① 公文書の評価選別に当たって、「当該行政機関における経緯も含めた意思決定に至る過程並びに当該行政機関の事務及び事業の実績を合理的に跡付け、又は検証できるよう」にすること、
② 目録作成に当たって、当該資料を容易に検索できるようにするために、資料の中身を的確に示す簡潔明瞭な表題を付すこと、
③ 展示会の開催に当たって、企画内容や解説の充実等を図ることで、公文書と公文書館の意義や魅力を感じられるようにすること、
④ デジタルアーカイブ等において、他機関とのリンク提携等を積極的に進めることで、歴史公文書等の意義をより立体的・総合的に理解できるようにすることなどが、それであります。

  2つ目は、行政文書の作成者と公文書館等のアーキビストが緊密に連携を図る、ということです。
  基幹統計のデータ書き換え問題に端を発し、内閣府が各省の基幹統計の文書管理に関する点検を行ったところ、行政文書ファイル管理簿に記載されていないファイルがあったり、廃棄同意を得ずに廃棄された文書ファイルがあったりしたケースが相当数存在したことが明らかになりました。業務を遂行する担当者の行政文書管理・公文書保存に対する意識が希薄であれば、こうした不適切な処理がなされてしまうおそれが高くなってしまいます。また、先ほど申し上げた資料や文書ファイルにその中身を的確に示す表題を付すこととか、検索しやすい分類や整理をすることが文書作成段階で実現されていれば、行政官が現用文書を活用しやすくなることはもとより、公文書館等への移管やその後の保存・利用もスムーズに進んでいくことにもなります。
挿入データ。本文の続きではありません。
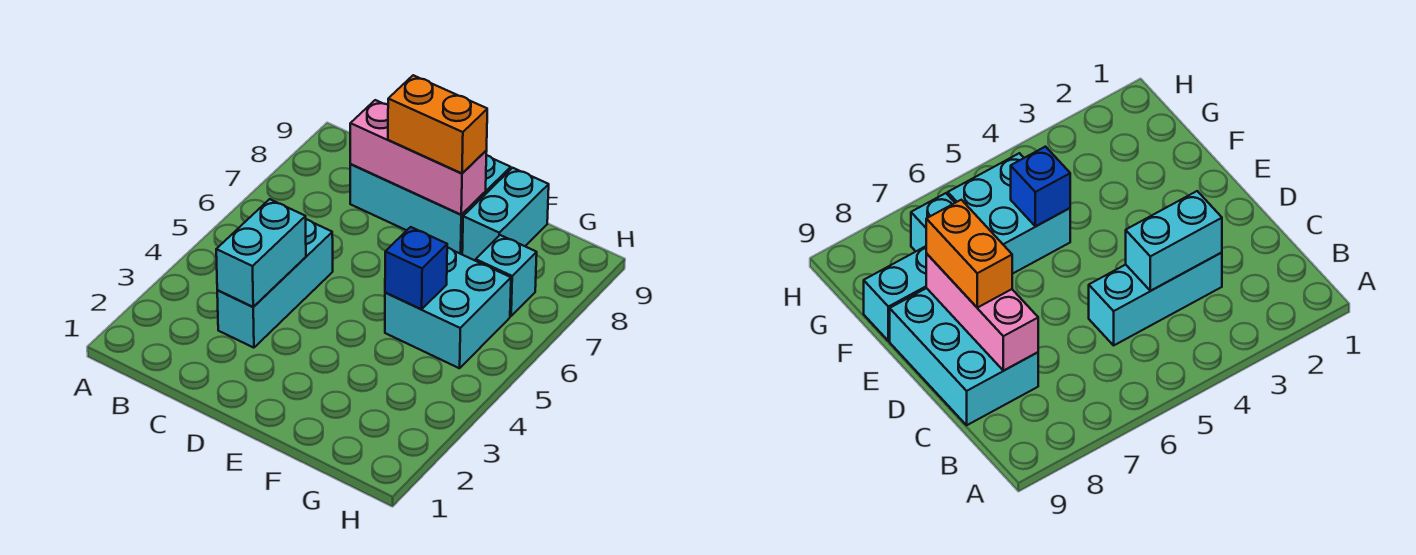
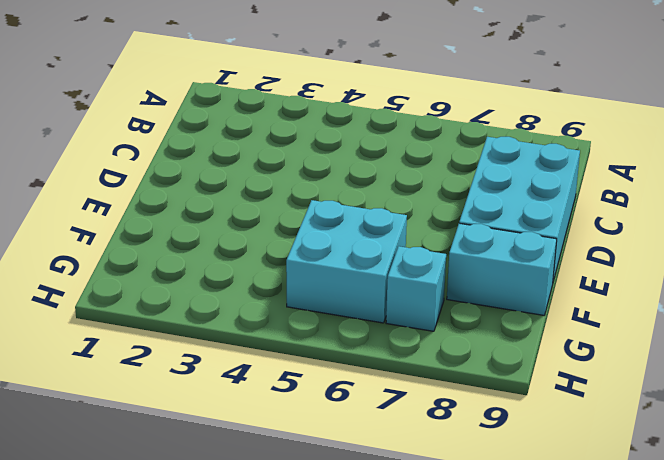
none -> cyan 1x3 brick [217,220,333,348]
none -> cyan 1x2 brick [216,199,306,307]

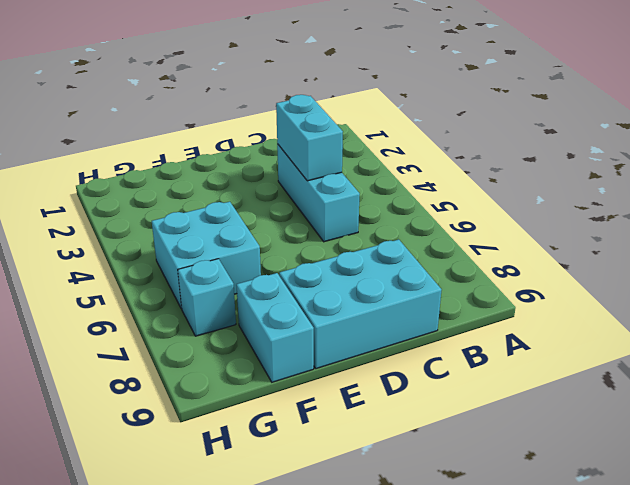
none -> pink 1x3 brick [350,100,487,215]
none -> blue 1x1 brick [385,227,447,309]

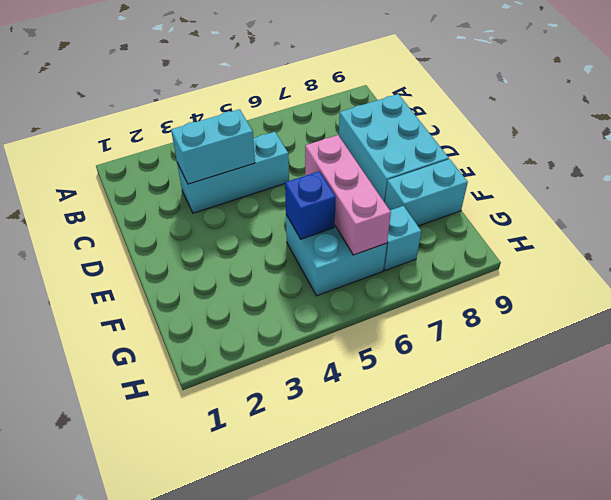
pink 1x3 brick [305,135,391,255] -> pink 1x3 brick moved to [350,100,487,215]
none -> orange 1x2 brick [388,75,487,174]

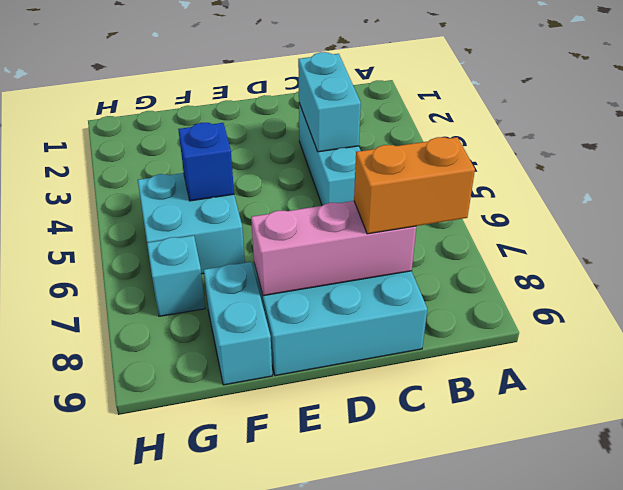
orange 1x2 brick [354,137,475,234] -> orange 1x2 brick moved to [388,75,487,174]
とはいえ、行政文書の作成者は、業務遂行上の必要性や効率性を重視する傾向があります。他方で、アーキビストはこれに加えて、国民に対する説明責任、政策の検証、歴史的重要性などの視点を重視する傾向があります。両者の間には、公文書等の管理・保存に関する視点に若干の相違が認められますが、その双方ともが重要でありますので、公文書館の皆様方におかれても、行政機関側の文書主管担当と密接に連携し、相互理解を深めていくことが極めて重要であるという意識を持っていただきたい。

  3つ目は、公文書の電子化の進展に応じた管理の仕方を構築していかなければならない、ということです。
  今後紙の文書から電子公文書等への移行が一段進むと見込まれますが、電子公文書等の保存や利用に当たっては、長期保存フォーマットへの変換、メタデータ付与、不正アクセス防止など、紙の文書とは全く異なる管理を行うことが求められます。また、その手法等は、技術の進展に伴い今後ますます複雑化・精緻化していくものと思われます。今回の研修ではこれらの最新の動向について講義等が行われる予定ですが、当館としても今後の動きを常に注視し、最新の情報を取り入れて、関係者に広く情報提供をしてまいる所存ですが、皆様方におかれても、最新動向のキャッチアップや電子公文書等の保存業務構築の準備を率先して進めていただきたいと存じます。

  この公文書の電子化への対応をはじめとして、公文書管理の質をさらに向上させていく必要性は高まっております。それを支える専門的人材の養成が喫緊の課題であると言っても過言ではありません。
  今回の研修でも実務的内容を充実させる等の工夫を試みていますが、皆様方から見て今後の業務に実際に活かせる内容となっていたかどうか、研修終了後のアンケートの中でお声を聞かせていただきたいと思います。

  また、アーキビストの皆様の社会的認知度を高めるとともに、アーキビスト自身が誇りを持って職務を遂行していただけるようになることを期待して、当館では、令和2年度からアーカイブズ認証の取り組みを始めました。今回皆様が「アーカイブズ研修Ⅰ」を受講され、さらに、「アーカイブズ研修Ⅲ」を修了されますと、「アーキビストとして必要な知識・技能等」を体系的に修得していると認められ、その後の3年以上の実務経験、及び論文提出等による調査研究能力の確認により、認証アーキビストとなることができます。今回の受講を契機として、是非、認証の取得に挑戦していただきたいと思います。

  なお、本日午後の本館見学の際に、展示室もご覧いただく予定ですので、展示の在り方等について学んでいただくとともに、より良い展示の在り方等についての御意見を頂ければ幸いです。

  皆様方が本研修の受講により、アーカイブズ、アーキビストの使命や役割などの基本的事項をしっかりと理解していただき、今後各所属機関での実務経験を積み、できればアーキビスト認証を取得して、公文書等の適切な保存・利用等を実現する中核的な専門人材として様々な場で大いに活躍されることを期待して、歓迎と激励の挨拶とさせていただきます。